I first saw Brooklyn-based neo-folk band Grizzly Bear perform almost exactly a year ago, back when they were still on tour with TV on the Radio, playing the downer to TotR’s upper. The pairing seemed an odd one, at least on R5’s neon-colored flyer, but that October night was the best kind of intoxicating and helped lodge Grizzly Bear’s Yellow House underneath my skin. Last night, I was reminded again why “Knife” was once my anthem for autumn: the quartet stunned a hushed crowd at the First Unitarian Church Sanctuary with their Beach Boys-style harmonies, ambient melodies and instrumental prowess, not to mention their sheepish charm. This is a band that still isn’t jaded: Renaissance musician Chris Taylor seemed genuinely happy and also a little bit embarrassed when my friend said “You guys were amazing!” after the show; singer-songwriter-guitarists Ed Droste and Daniel Rossen manned their own merch table, politely talking to every scarved girl and bearded boy who stopped by to blush and gush.

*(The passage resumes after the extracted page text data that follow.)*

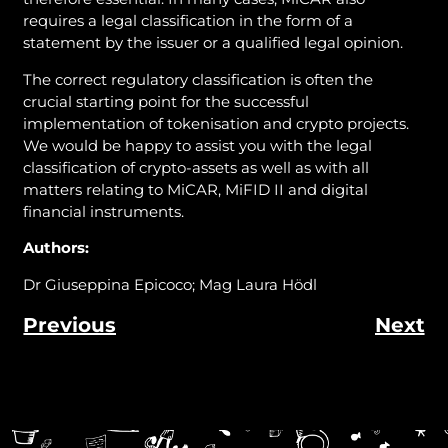
requires a legal classification in the form of a
statement by the issuer or a qualified legal opinion.
The correct regulatory classification is often the
crucial starting point for the successful
implementation of tokenisation and crypto projects.
We would be happy to assist you with the legal
classification of crypto-assets as well as with all
matters relating to MiCAR, MiFID II and digital
financial instruments.
Authors:
Dr Giuseppina Epicoco; Mag Laura Hödl
Previous
Next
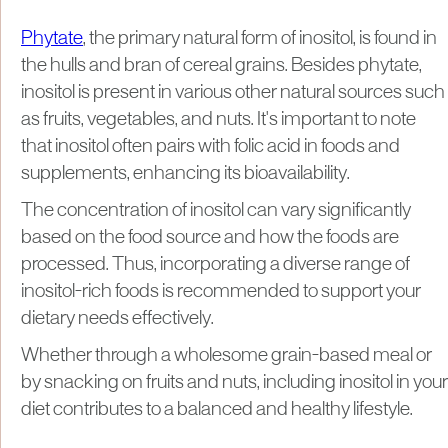
Phytate
, the primary natural form of inositol, is found in
the hulls and bran of cereal grains. Besides phytate,
inositol is present in various other natural sources such
as fruits, vegetables, and nuts. It's important to note
that inositol often pairs with folic acid in foods and
supplements, enhancing its bioavailability.
The concentration of inositol can vary significantly
based on the food source and how the foods are
processed. Thus, incorporating a diverse range of
inositol-rich foods is recommended to support your
dietary needs effectively.
Whether through a wholesome grain-based meal or
by snacking on fruits and nuts, including inositol in your
diet contributes to a balanced and healthy lifestyle.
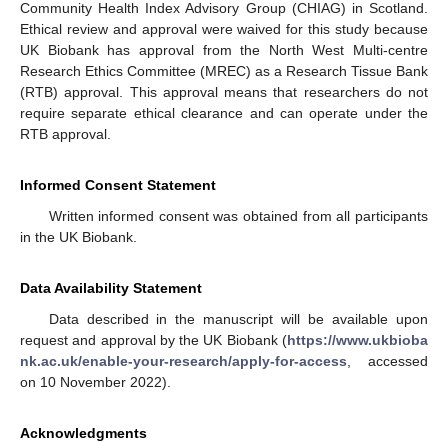
Community Health Index Advisory Group (CHIAG) in Scotland.
Ethical review and approval were waived for this study because
UK Biobank has approval from the North West Multi-centre
Research Ethics Committee (MREC) as a Research Tissue Bank
(RTB) approval. This approval means that researchers do not
require separate ethical clearance and can operate under the
RTB approval.
Informed Consent Statement
Written informed consent was obtained from all participants
in the UK Biobank.
Data Availability Statement
Data described in the manuscript will be available upon
request and approval by the UK Biobank (
https://www.ukbioba
nk.ac.uk/enable-your-research/apply-for-access
, accessed
on 10 November 2022).
Acknowledgments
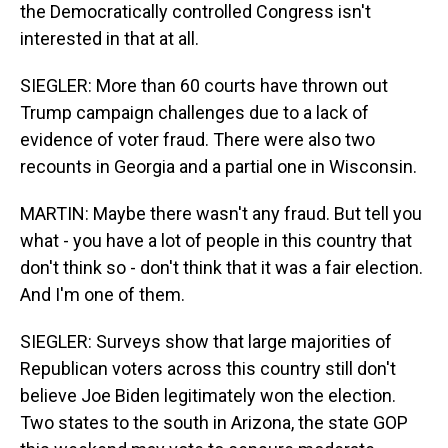
the Democratically controlled Congress isn't
interested in that at all.
SIEGLER: More than 60 courts have thrown out
Trump campaign challenges due to a lack of
evidence of voter fraud. There were also two
recounts in Georgia and a partial one in Wisconsin.
MARTIN: Maybe there wasn't any fraud. But tell you
what - you have a lot of people in this country that
don't think so - don't think that it was a fair election.
And I'm one of them.
SIEGLER: Surveys show that large majorities of
Republican voters across this country still don't
believe Joe Biden legitimately won the election.
Two states to the south in Arizona, the state GOP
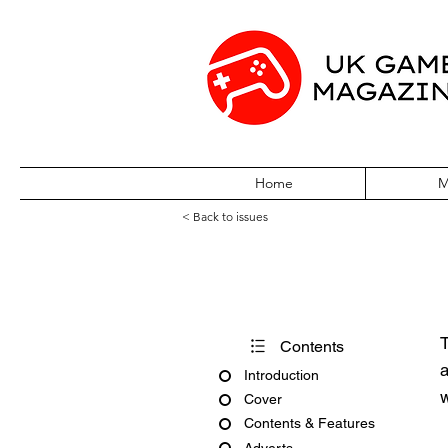
Home
M
< Back to issues
Big K No. 2
T
Contents
a
Introduction
w
Cover
Contents & Features
Adverts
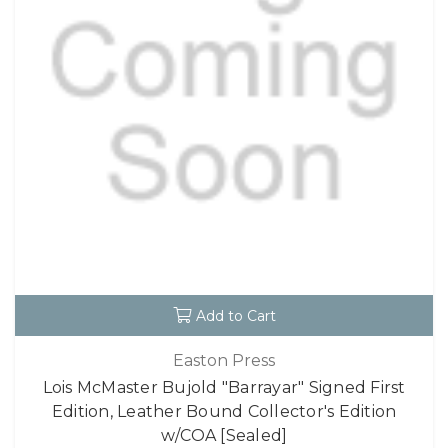
Add to Cart
Easton Press
Lois McMaster Bujold "Barrayar" Signed First
Edition, Leather Bound Collector's Edition
w/COA [Sealed]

The Sanctuary was the perfect venue for Grizzly Bear’s croonings. Its notoriously good acoustics helped amplify the band’s musical talent; meanwhile, the high ceiling, pews, dusty chandeliers and dusky reds and blues of the room complemented nicely their haunted, uncanny sound. Ghostly and melancholy at times, breezy and whimsical at others, Grizzly Bear crescendoed and crashed, lilted and chanted, whistled, plucked, blew and hit. It sounds sexy in print, and, trust me, it was: a Grizzly Bear performance is nothing if not intimate, perhaps because the band exists in a world of their own, someplace half-real and half-supernatural. Listening to them play is like spending an afternoon in their part of the forest, lying in their sun, breathing in their smoke rings. Songs like the waltzy “Marla” and their cover of The Crystals’ “He Hit Me (It Felt Like a Kiss),” set to appear on their Nov. 5 Friends EP release, were utterly transporting.

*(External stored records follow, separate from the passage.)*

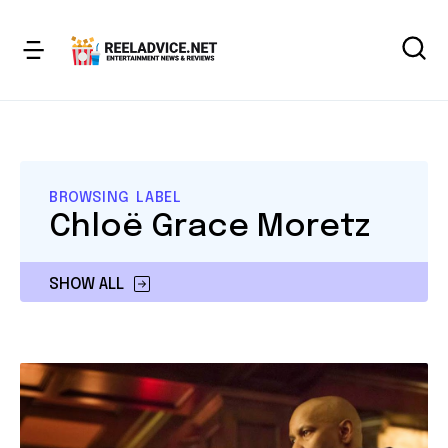
BROWSING LABEL
Chloë Grace Moretz
SHOW ALL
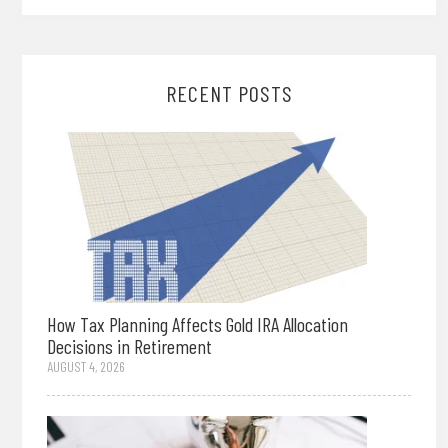
RECENT POSTS
How Tax Planning Affects Gold IRA Allocation
Decisions in Retirement
AUGUST 4, 2026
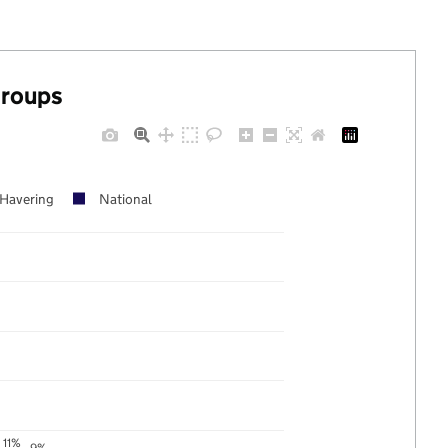
groups
Havering
National
11%
9%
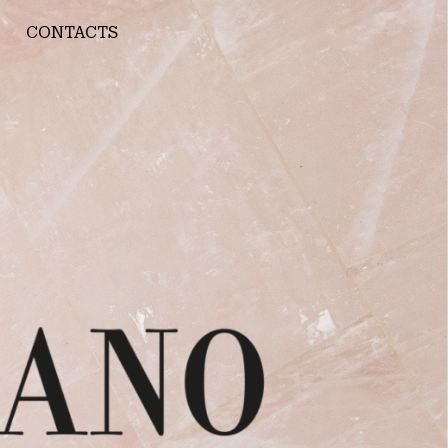
CONTACTS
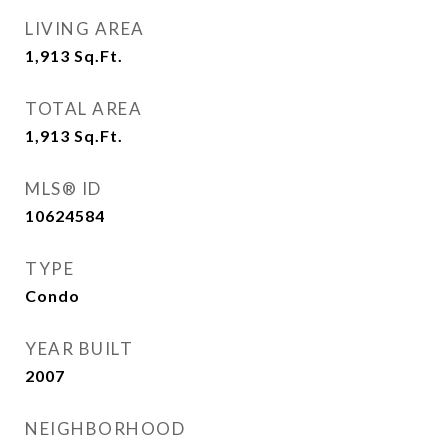
LIVING AREA
1,913
Sq.Ft.
TOTAL AREA
1,913
Sq.Ft.
MLS® ID
10624584
TYPE
Condo
YEAR BUILT
2007
NEIGHBORHOOD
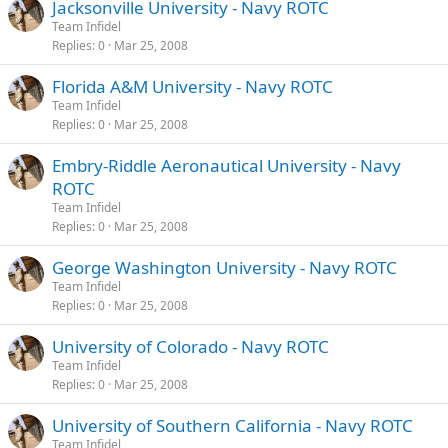
Jacksonville University - Navy ROTC
Team Infidel
Replies
0
Mar 25, 2008
Florida A&M University - Navy ROTC
Team Infidel
Replies
0
Mar 25, 2008
Embry-Riddle Aeronautical University - Navy
ROTC
Team Infidel
Replies
0
Mar 25, 2008
George Washington University - Navy ROTC
Team Infidel
Replies
0
Mar 25, 2008
University of Colorado - Navy ROTC
Team Infidel
Replies
0
Mar 25, 2008
University of Southern California - Navy ROTC
Team Infidel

Unfortunately, I missed most of opening act Beach House’s performance, but I didn’t miss the standing ovation they received from some of the seated. And I hung around outside of the Church long enough after the show had ended to see Rossen puffing away on a Marlboro Red and trying to shrug the cold. He looked just as struck as I felt. Like I said before, this is a band that still isn’t jaded. And that’s more warming than hot apple cider on a chilly afternoon. Keep that sheepish charm close, Grizzy Bear: the indie scene may love its share of pretentious jerks, but it makes its modest heroes.